To paddle or not to paddle

Though most popular histories credit Dartmouth with the invention of the original, table tennis-esque game, it’s subsequent evolution into a throwing contest is much murkier. Alumni from Pennsylvania-based colleges Lehigh University and Bucknell University both claim to have been the first to chuck their paddles aside and rechristen the game “throw pong” or “Beirut,” supposedly in reference to U.S. involvement in the Lebanese Civil War in the 1980s. (For this name to make even the tiniest bit of sense, imagine that the pong balls are analogous to bombs.)

By the end of the 20th century, the game known as Beirut had become a college party staple, especially around the Northeast, but it took an entrepreneurial venture to turn the game from a clever way to use up a tapped keg of beer into a worldwide phenomenon. The World Series of Beer Pong (WSOBP) was launched in 2006 by the founders of BPONG.com, and in addition to legitimizing it as a sport, they also helped spread its popularity through branded game equipment and reclaimed the “beer pong” moniker.

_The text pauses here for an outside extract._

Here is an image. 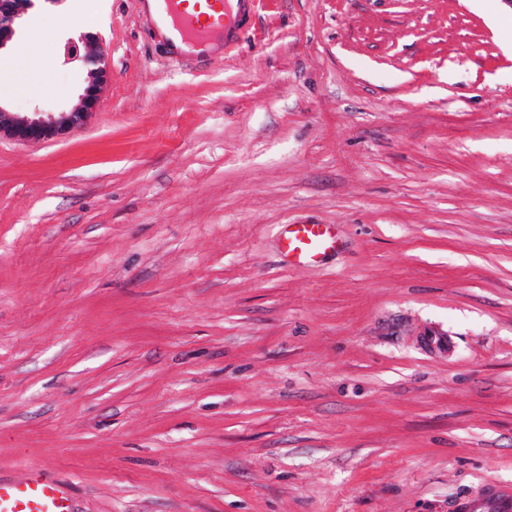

Beyond the paddle versus no paddle question, there are many variations on the rules that make the game difficult to universally define. So, the next time you’re at a house party and you see teams tossing ping pong balls into cups of beer, should you call it beer pong or Beirut? That depends who you ask, but if you find yourself at Dartmouth College, expect to be shamed for playing without a paddle.